Lesson 4: Number of comparisons
This lesson teaches you about how the number of comparisons affects the required sample size in experiments. Everything else held constant, the more treatment groups and thereby comparisons you have, the smaller alpha you will have to use per metric to bound the false positive rate for the decision below alpha, which leads to a larger required sample size. The number of comparisons does not affect the power you need to use per metric.
The impact of multiple comparisons
The most common pattern in product A/B tests is to compare all treatment groups against a control group. This means there are as many comparisons as there are treatment groups being tested.
In principle, it is also possible to compare all treatment groups against each other. This would mean the number of comparisons equals the number of pairs of treatments.
The number of comparisons affects the required sample size. The more comparisons, the more samples are required. This is because the probability of making a Type I error (false positive) increases with the number of comparisons. To counter this, we adjust the alpha level for multiple comparisons, which increases the required sample size.
The intuition behind this adjustment is that the more tests we run, the more chances there are to find a significant result by random chance. For example, if we run an experiment with 100 treatments and an alpha of 10%, even if no treatment has any effect, we would expect to see 10 treatments with a (false positive) significant result just by chance.
How does the number of comparisons in an experiment affect the required sample size?

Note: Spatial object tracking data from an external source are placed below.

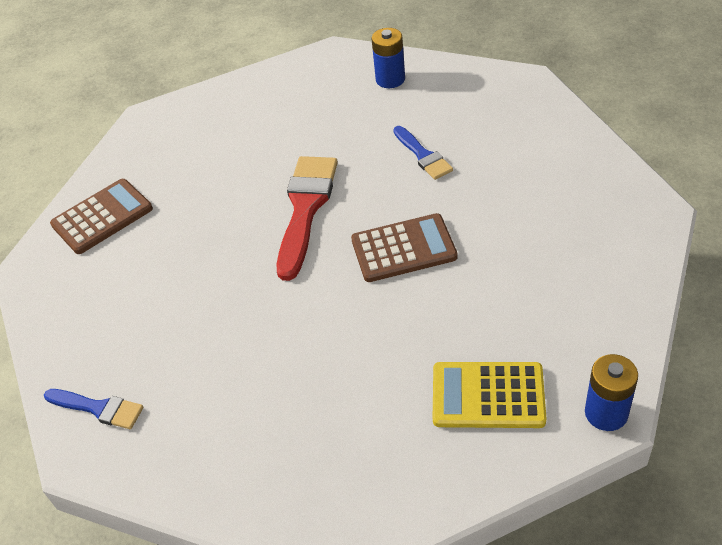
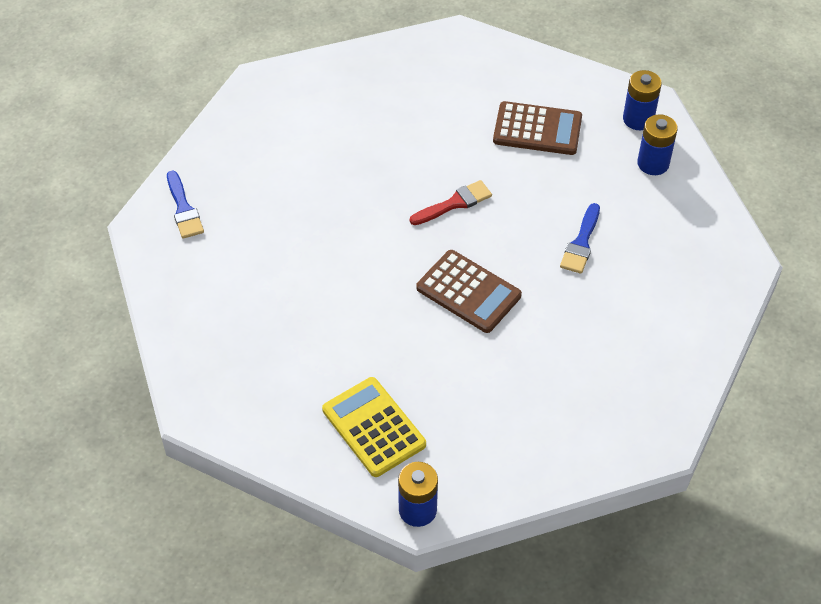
camera: 45 degrees right, 5 degrees up
(102, 217) = (338, 86): brown calculator -> brown calculator (537, 129)
(306, 209) = (454, 203): red brush -> red brush, size x0.56
(342, 66) = (638, 119): none -> blue battery

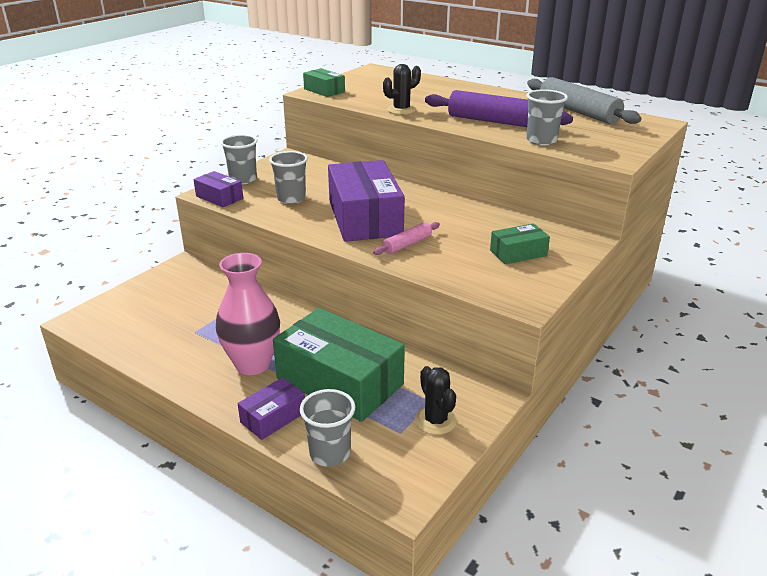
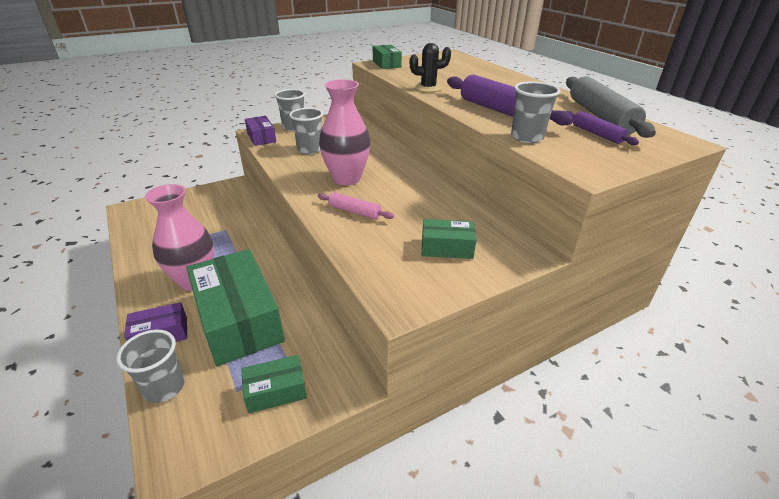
camera: 25 degrees right, 5 degrees up
(364, 218) = (346, 179): purple box -> pink vase
(407, 244) = (354, 212): pink rolling pin -> pink rolling pin turned 45 degrees clockwise
(435, 420) = (276, 391): black cactus -> green box
(590, 128) = (596, 134): none -> purple rolling pin

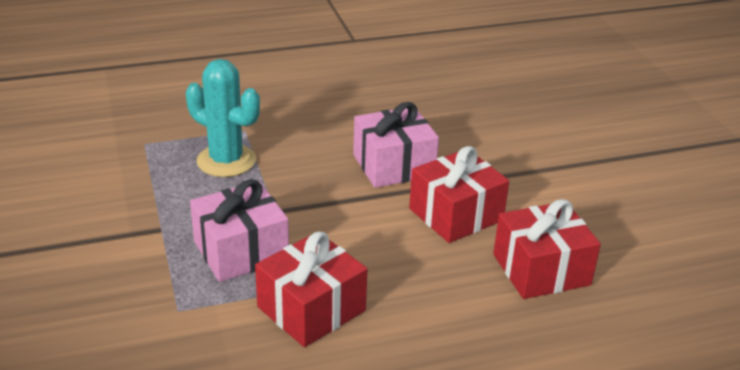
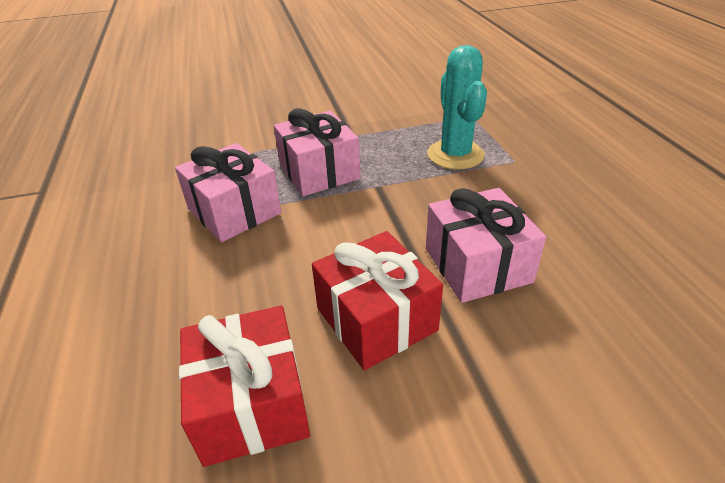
camera: 95 degrees right, 5 degrees up
(226, 161) = (455, 155): turquoise cactus -> turquoise cactus turned 45 degrees counterclockwise
(311, 309) = (234, 211): red gift -> pink gift

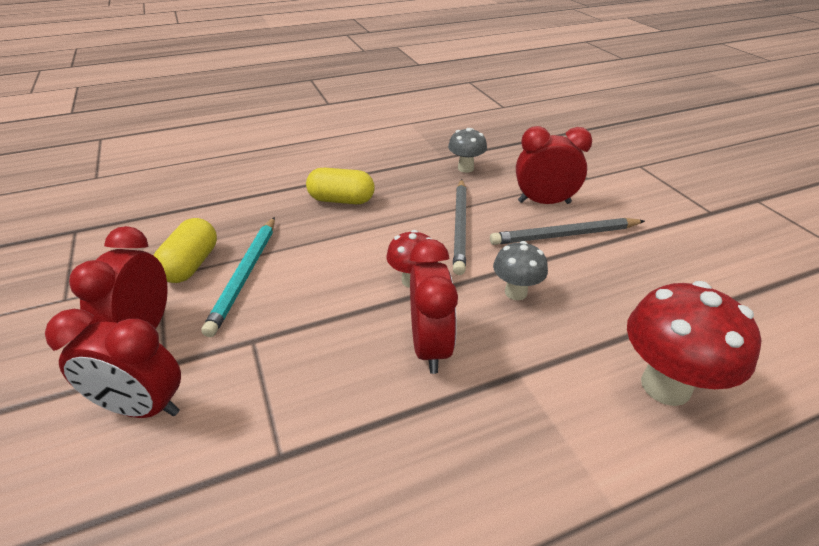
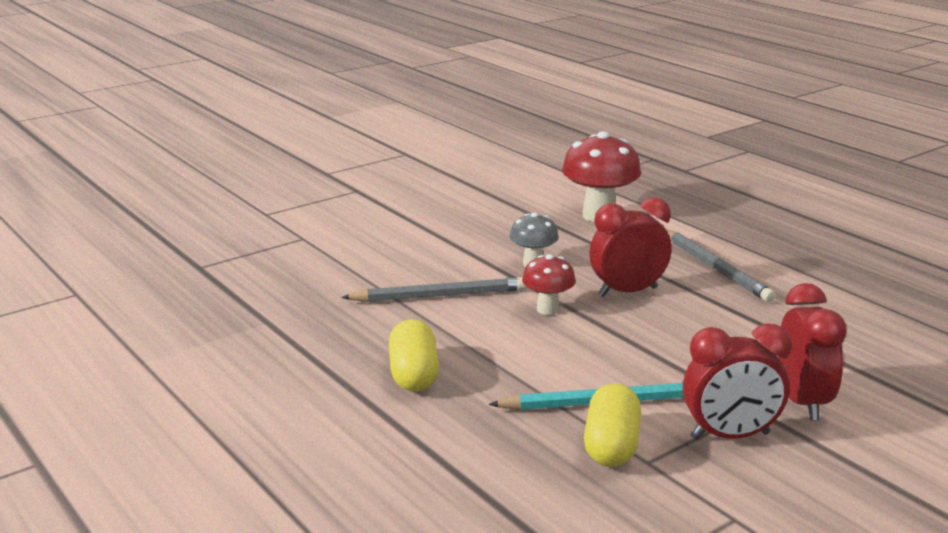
camera: 105 degrees left, 15 degrees down
(191, 265) = (611, 446): yellow capsule -> yellow capsule turned 75 degrees counterclockwise
(465, 168) = (298, 304): grey mushroom -> none
(544, 202) = (368, 257): red clock -> none
(565, 235) = (429, 247): grey pencil -> grey pencil (715, 268)

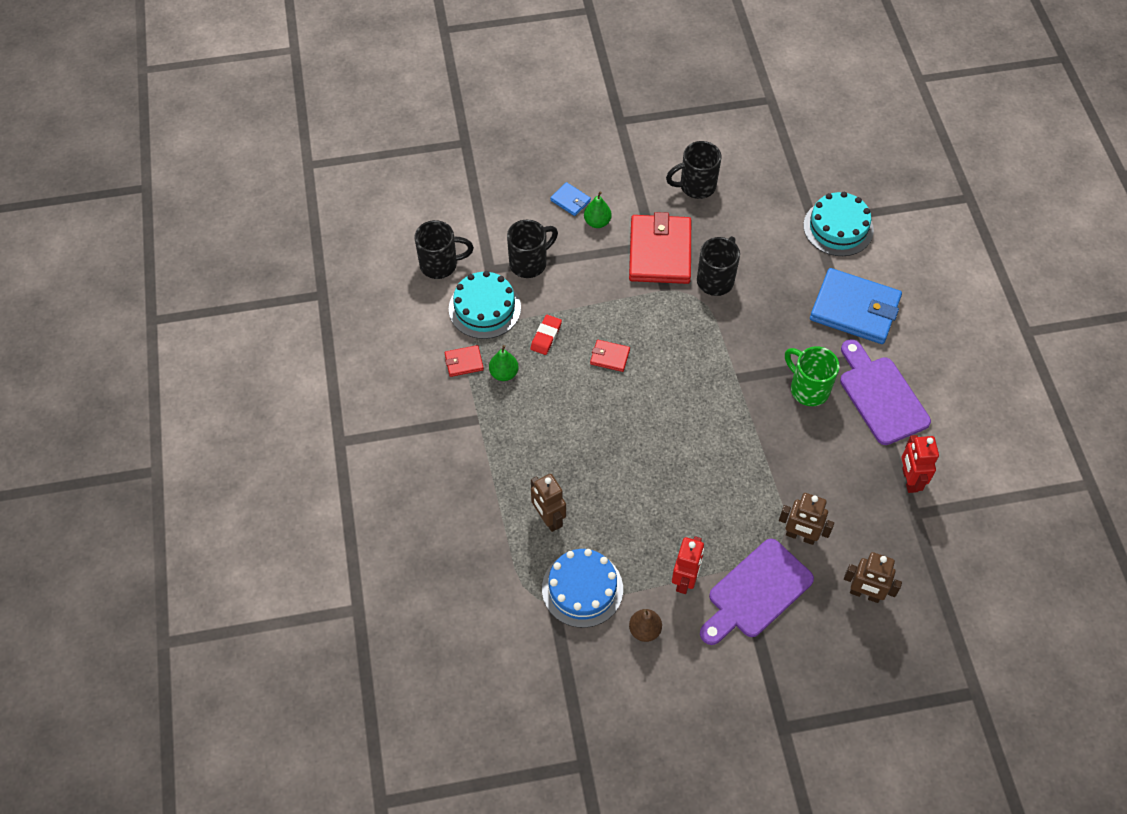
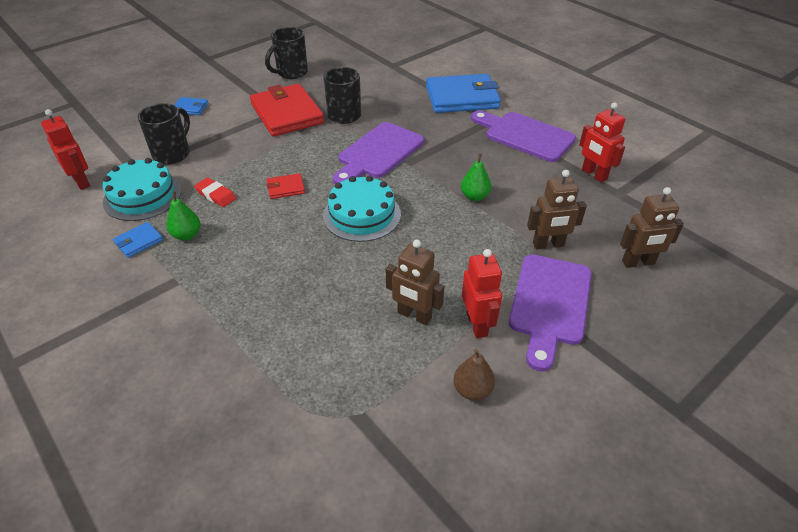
camera: 30 degrees left, 15 degrees down
(440, 265) = (81, 182): black mug -> red robot
(464, 362) = (139, 241): red wallet -> blue wallet
(546, 336) = (216, 195): red eraser -> red eraser turned 45 degrees counterclockwise
(548, 518) = (301, 334): brown robot -> brown robot (414, 315)
(582, 589) = (379, 382): blue cake -> none
(597, 222) = (221, 113): green pear -> green pear (474, 196)
(718, 351) = (378, 153): none -> purple cutting board
(808, 389) = (468, 150): green mug -> none
(838, 228) = (413, 63): turquoise cake -> turquoise cake (362, 215)

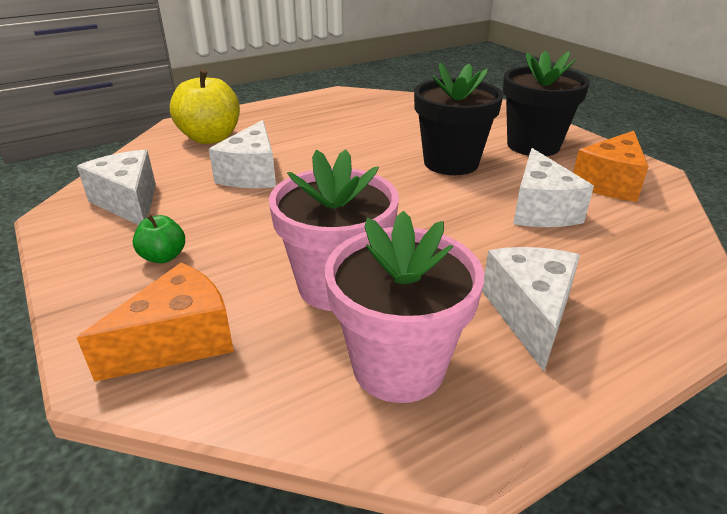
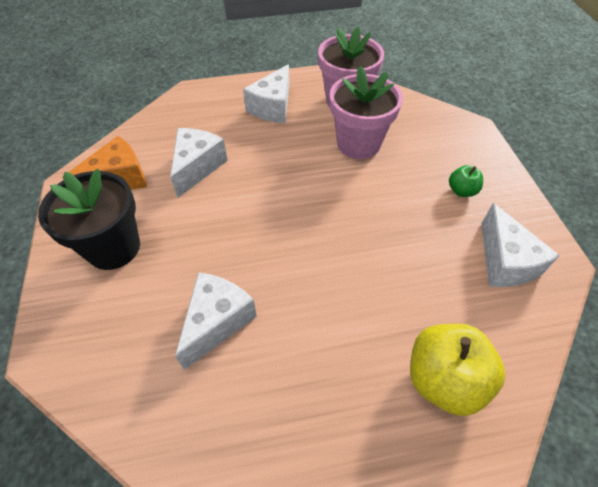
camera: 160 degrees left, 20 degrees up
(178, 341) = (442, 133): orange cheese -> none
(252, 174) = (397, 277): white cheese -> white cheese (217, 322)
(451, 163) = (211, 241): black flower pot -> none

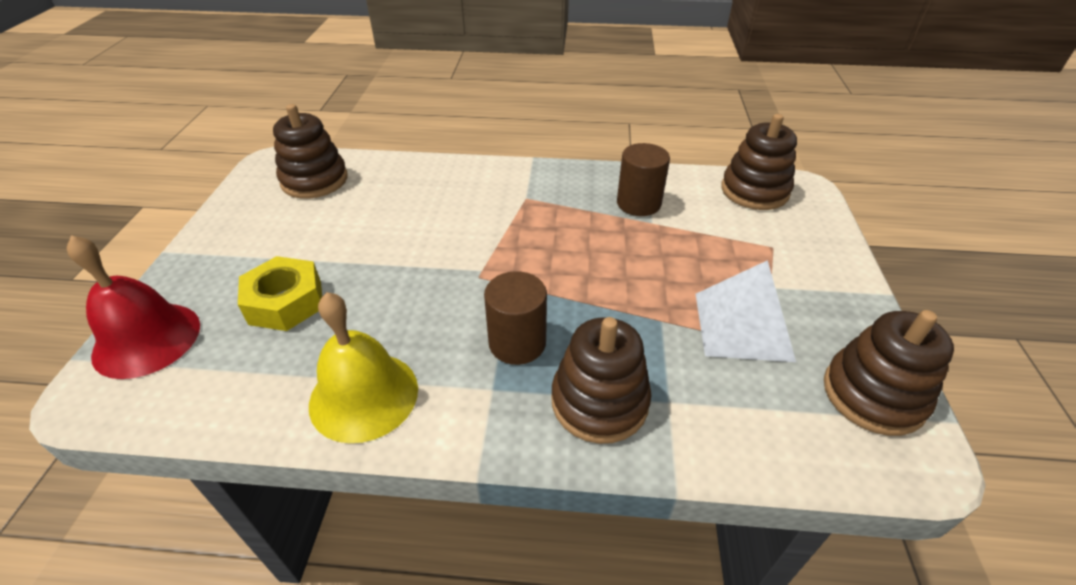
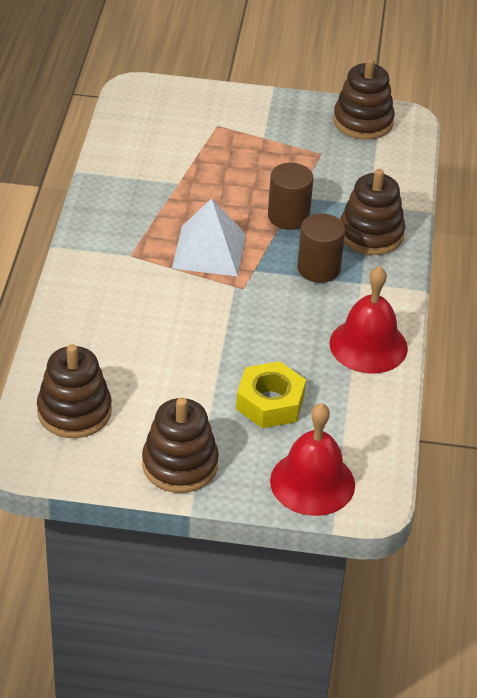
camera: 90 degrees left, 0 degrees up
(364, 395) = (368, 345): yellow bell -> red bell
(638, 203) = (149, 186): brown cylinder -> brown cylinder (288, 216)
(742, 326) = (303, 159): white pyramid -> white pyramid (209, 251)
(754, 191) = (138, 116): brown stacking toy -> brown stacking toy (180, 464)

Why is the alpha level adjusted when there are multiple comparisons in an experiment?
Notes for nerds
Some people wonder what to do if more than one treatment is significantly better than the control group. This is a deep question. You can test the treatments against each other to see if one is better than the other. However, the difference between the treatment groups is likely smaller than the difference between them and the control group. This makes the power to detect a difference between treatments lower than the power to detect a difference between a treatment and the control group.
There are more advanced methods for finding the best treatment among many, such as Tukey's and Scheffé's methods, and Dunnett's test. However, we don't recommend using these methods due to the complexity involved in learning how to use them. Instead, you should gather stakeholders to decide which of the significant treatments to implement based on factors such as:
- Complexity
- Cost
- Future extensibility